• DATA FOR ANALYSIS:
================
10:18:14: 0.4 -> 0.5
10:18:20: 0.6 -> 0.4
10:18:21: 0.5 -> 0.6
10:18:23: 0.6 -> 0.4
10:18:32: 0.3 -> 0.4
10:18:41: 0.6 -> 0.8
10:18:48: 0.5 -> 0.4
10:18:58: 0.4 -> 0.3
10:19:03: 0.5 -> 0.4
================
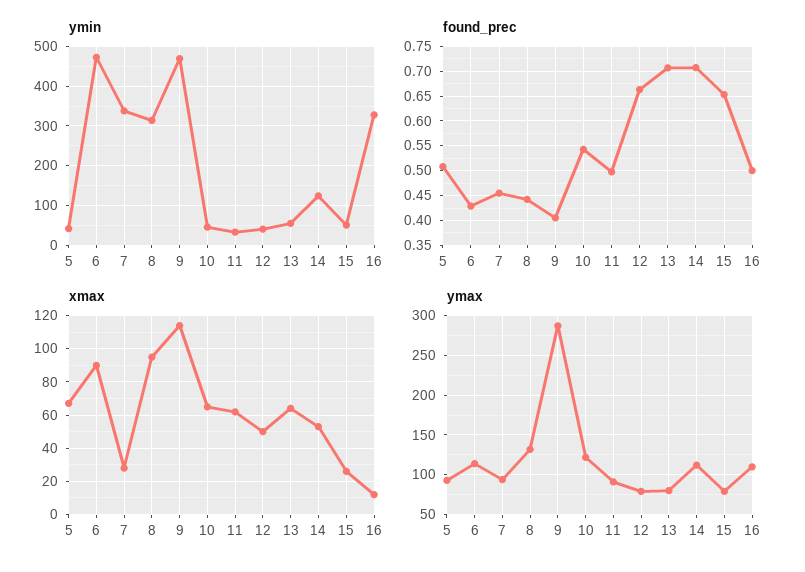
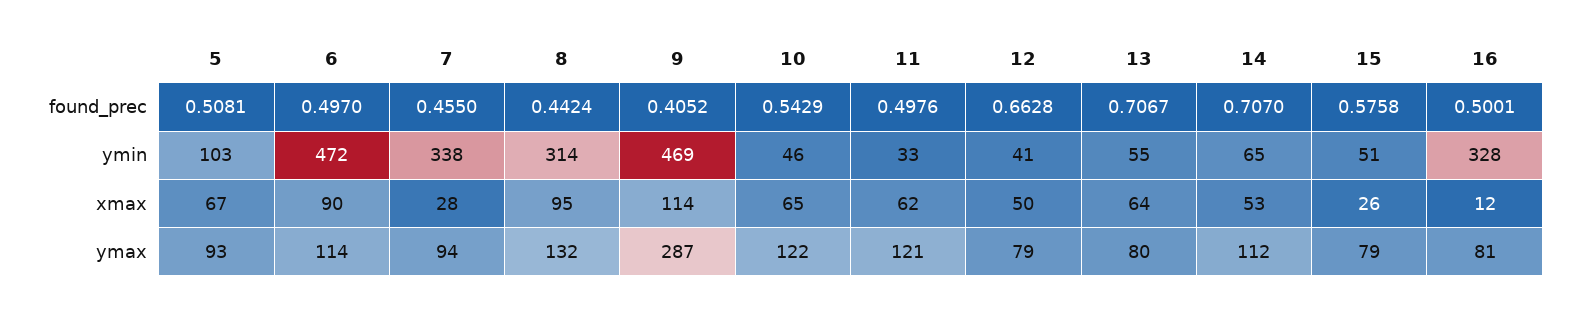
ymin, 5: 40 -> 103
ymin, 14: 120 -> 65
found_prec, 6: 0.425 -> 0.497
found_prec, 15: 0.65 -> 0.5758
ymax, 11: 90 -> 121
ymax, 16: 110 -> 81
================
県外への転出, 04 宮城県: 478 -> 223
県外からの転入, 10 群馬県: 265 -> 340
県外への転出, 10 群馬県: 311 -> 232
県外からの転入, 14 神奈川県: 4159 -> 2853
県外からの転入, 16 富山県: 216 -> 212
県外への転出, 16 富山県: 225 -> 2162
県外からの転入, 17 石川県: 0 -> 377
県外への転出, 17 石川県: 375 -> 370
================
• REQUEST: Which lines above run from the one containing "10:18:20: 0.6 -> 0.4" to the one containing "10:19:03: 0.5 -> 0.4"? Give them again exactly, both ends included.

• EXPECTED OUTPUT:
10:18:20: 0.6 -> 0.4
10:18:21: 0.5 -> 0.6
10:18:23: 0.6 -> 0.4
10:18:32: 0.3 -> 0.4
10:18:41: 0.6 -> 0.8
10:18:48: 0.5 -> 0.4
10:18:58: 0.4 -> 0.3
10:19:03: 0.5 -> 0.4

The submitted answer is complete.